Prinzessin Astrid ist tot. Der norwegische Hof teilte mit, dass die Schwester des verstorbenen König Harald am Freitag, 11. September, im Alter von 94 Jahren friedlich eingeschlafen ist. Damit trifft die Familie des norwegischen Königshauses der nächste Verlust nur kurze Zeit nach dem Staatsbegräbnis für Harald. In der offiziellen Mitteilung hieß es zudem, dass auf Beschluss von König Haakon die Flagge auf dem Schlossbalkon am Todestag und am Tag der Beisetzung auf Halbmast gesetzt wird. Auch erste persönliche Worte des Monarchen wurden veröffentlicht.

König Haakon würdigt Astrids Rolle im Königshaus

König Haakon erinnerte an die lange Aufgabe seiner Tante innerhalb der Familie und des Hofes. „Während ihres langen Lebens vertrat Prinzessin Astrid das Königshaus auf herzliche und pflichtbewusste Weise“, sagte der König laut Gala. Weiter hieß es von ihm, dass sie bereits mit 22 Jahren die Rolle der First Lady übernehmen musste, nachdem Kronprinzessin Märtha gestorben war. Er nannte Fürsorge und Inklusion als zentrale Anliegen ihrer Arbeit. Außerdem sagte er, Astrid sei für König Harald und andere Angehörige eine wichtige Stütze gewesen und habe ihre Meinung stets offen vertreten.

Ihre Kinder veröffentlichen einen persönlichen Abschiedsgruß

Neben den Worten des Königs veröffentlichte der Hof auch eine Erklärung der engsten Angehörigen. Darin danken ihre Kinder Cathrine, Benedikte, Alexander, Elisabeth und Carl-Christian Ferner ihrer Mutter für Liebe, Weisheit, Herzlichkeit und Humor. Sie schrieben außerdem, dass sie für Großvater König Olav und Onkel König Harald da gewesen sei und auch Menschen mit größerem Fürsorgebedarf stets aufrichtige Zuwendung geschenkt habe. Die Familie erklärte, sie stehe in ihrer Trauer dankbar zusammen und bewahre viele Erinnerungen an die Verstorbene.

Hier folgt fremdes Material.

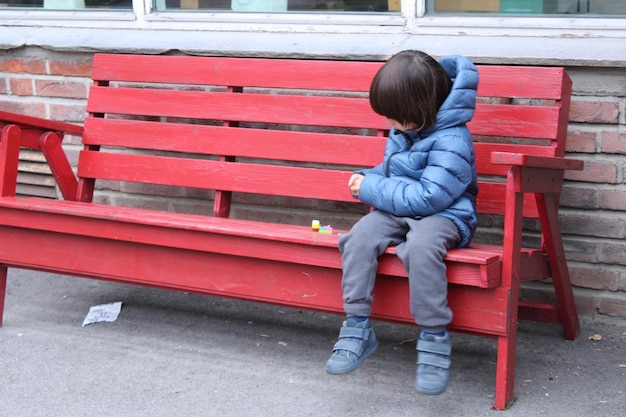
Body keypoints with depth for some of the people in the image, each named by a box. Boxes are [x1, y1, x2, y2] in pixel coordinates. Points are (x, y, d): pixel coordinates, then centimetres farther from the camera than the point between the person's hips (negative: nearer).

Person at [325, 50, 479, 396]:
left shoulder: (451, 141, -19)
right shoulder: (401, 132, 8)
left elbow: (428, 197, -25)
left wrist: (372, 190, -17)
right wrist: (368, 178, 3)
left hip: (443, 215, -7)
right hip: (397, 212, 7)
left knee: (421, 244, -39)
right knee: (361, 235, -22)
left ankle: (434, 338, -27)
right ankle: (357, 329, -17)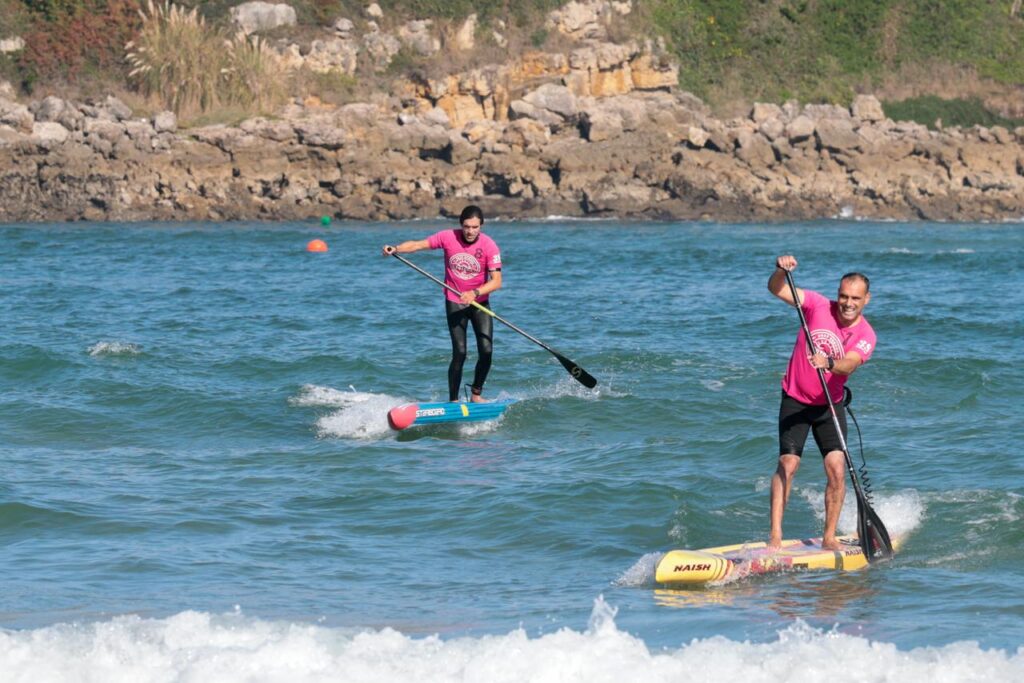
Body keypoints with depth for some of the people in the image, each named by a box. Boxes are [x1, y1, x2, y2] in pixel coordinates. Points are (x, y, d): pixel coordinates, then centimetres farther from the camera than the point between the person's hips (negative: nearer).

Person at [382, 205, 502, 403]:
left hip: (479, 303, 1)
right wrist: (396, 249, -29)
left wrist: (475, 293, -34)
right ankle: (453, 400, -4)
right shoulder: (448, 237, -12)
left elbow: (496, 281, -20)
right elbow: (418, 244, -11)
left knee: (486, 351, -8)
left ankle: (476, 394, 13)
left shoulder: (489, 246, -15)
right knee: (459, 353, -11)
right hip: (455, 303, -1)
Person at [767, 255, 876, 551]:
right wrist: (781, 270, -36)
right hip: (796, 401, -1)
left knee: (837, 470, -9)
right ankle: (775, 535, -15)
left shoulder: (865, 336, -10)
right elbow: (776, 289, -15)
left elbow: (849, 363, -30)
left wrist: (829, 363, -51)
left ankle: (829, 537, 2)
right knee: (788, 465, -13)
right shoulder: (818, 306, -10)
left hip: (830, 405, 1)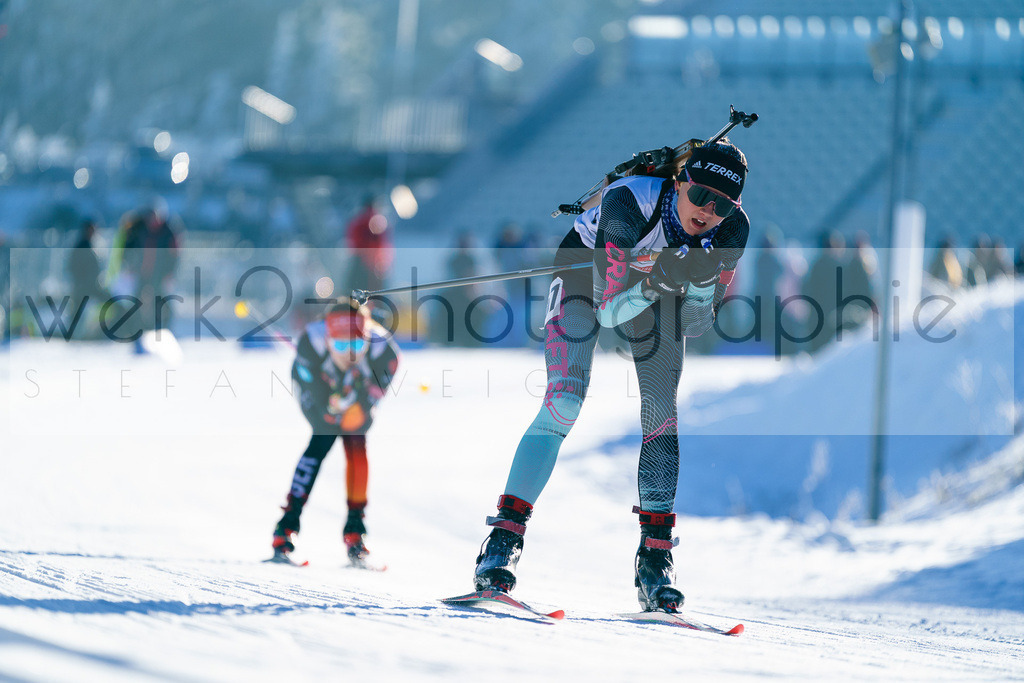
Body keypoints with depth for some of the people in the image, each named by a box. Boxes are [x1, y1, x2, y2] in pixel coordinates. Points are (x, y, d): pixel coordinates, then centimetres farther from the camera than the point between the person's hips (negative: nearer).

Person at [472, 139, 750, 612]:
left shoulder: (732, 231, -26)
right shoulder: (630, 203, -39)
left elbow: (694, 326, -17)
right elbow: (607, 311, -36)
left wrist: (702, 282, -37)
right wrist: (657, 284, -50)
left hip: (654, 290, 4)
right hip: (588, 270, -4)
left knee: (662, 413, -10)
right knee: (564, 402, -20)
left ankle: (655, 559, -4)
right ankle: (503, 538, -19)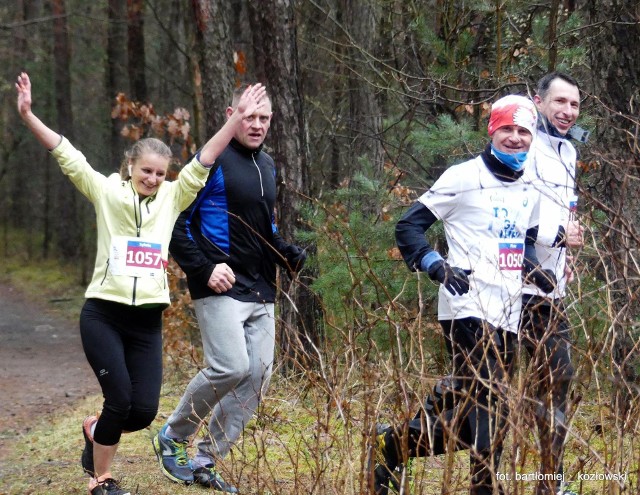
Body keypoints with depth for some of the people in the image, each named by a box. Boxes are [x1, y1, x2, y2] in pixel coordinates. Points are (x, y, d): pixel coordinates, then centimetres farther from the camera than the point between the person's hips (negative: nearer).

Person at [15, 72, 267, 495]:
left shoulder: (172, 197, 9)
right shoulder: (106, 191, 1)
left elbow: (204, 160, 3)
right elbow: (67, 154, -7)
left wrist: (238, 119, -6)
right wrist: (27, 115, -16)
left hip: (147, 320, 3)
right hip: (103, 315, -3)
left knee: (145, 409, -3)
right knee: (120, 399, -10)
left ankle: (96, 431, 29)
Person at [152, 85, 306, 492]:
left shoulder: (267, 166, 17)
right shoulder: (213, 162, -8)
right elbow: (177, 223, -9)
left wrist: (291, 256, 9)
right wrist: (204, 270, -17)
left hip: (261, 291, 8)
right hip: (222, 288, -8)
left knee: (258, 377, 2)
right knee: (230, 368, -20)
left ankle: (207, 461, 12)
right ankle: (172, 436, 4)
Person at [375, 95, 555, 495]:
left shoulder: (529, 192, 16)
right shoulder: (464, 178, -5)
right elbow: (408, 226, -4)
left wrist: (535, 269, 10)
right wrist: (438, 267, -18)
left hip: (507, 315, 7)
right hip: (468, 308, -7)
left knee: (465, 418, 10)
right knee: (492, 405, -17)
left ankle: (394, 445, 24)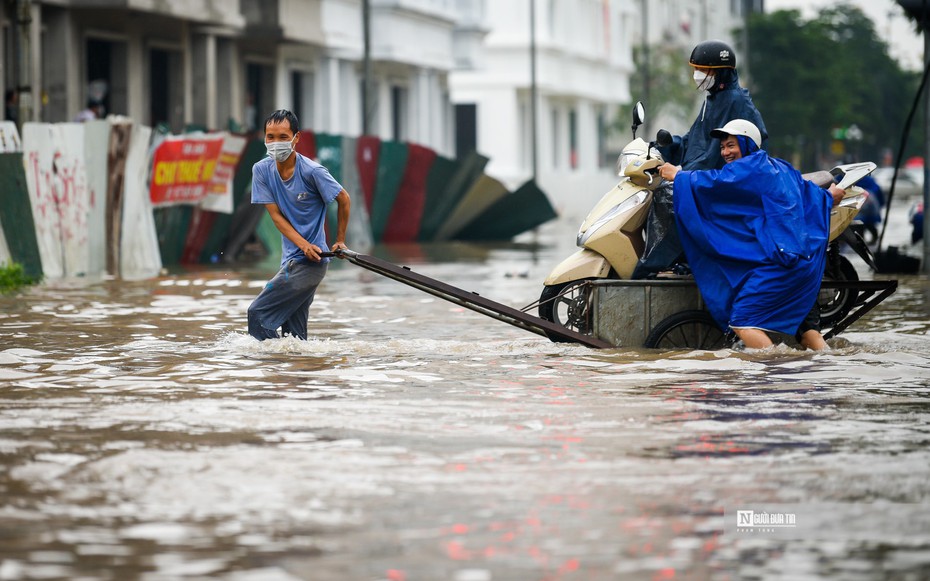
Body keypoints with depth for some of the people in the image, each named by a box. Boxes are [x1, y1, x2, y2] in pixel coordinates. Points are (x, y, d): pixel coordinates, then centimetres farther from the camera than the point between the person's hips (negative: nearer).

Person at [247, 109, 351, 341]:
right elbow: (276, 215, -1)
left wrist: (339, 241, 6)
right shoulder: (261, 170, 1)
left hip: (310, 262, -6)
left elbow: (344, 200, -2)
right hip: (292, 260, 6)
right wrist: (304, 244, -15)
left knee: (258, 313, -11)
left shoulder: (312, 171, -15)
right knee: (293, 335, 9)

Krankenhausaufenthalte prägten ihre letzten Monate

In den vergangenen Monaten hatte Prinzessin Astrid mehrfach medizinische Hilfe benötigt. Im März wurde bekannt, dass sie an einer Lungenentzündung litt und sich anschließend schonen musste. Im Mai folgte ein weiterer Aufenthalt im Rikshospitalet in Oslo. Der Hof teilte damals mit, dass sie wegen Herzschwäche behandelt wurde und vorübergehend einen Herzschrittmacher erhielt, wie Focus berichtet. Zuletzt war erklärt worden, dass sie weiterhin von medizinischem Personal betreut werde. Anfang August wurde dann ihre Entlassung aus dem Krankenhaus bekannt.

Noch beim Abschied von König Harald anwesend

Nur zwei Tage vor ihrem Tod hatte Prinzessin Astrid noch am Staatsbegräbnis ihres Bruders König Harald teilgenommen. Bei der Trauerfeier im Osloer Dom saß die 94-Jährige in ihrem Rollstuhl auf einem gesonderten Platz vor dem Bereich der Familie. Bereits einige Tage zuvor hatte sie in der Schlosskapelle allein Abschied von ihrem Bruder genommen. Trotz ihrer gesundheitlichen Lage nahm sie in diesem Jahr auch noch einen offiziellen Termin wahr und besuchte am 12. Mai die Feier zum 100-jährigen Jubiläum des Sanitätsvereins Blindern und Vinderen, dessen Umfeld sie seit Jahrzehnten verbunden war.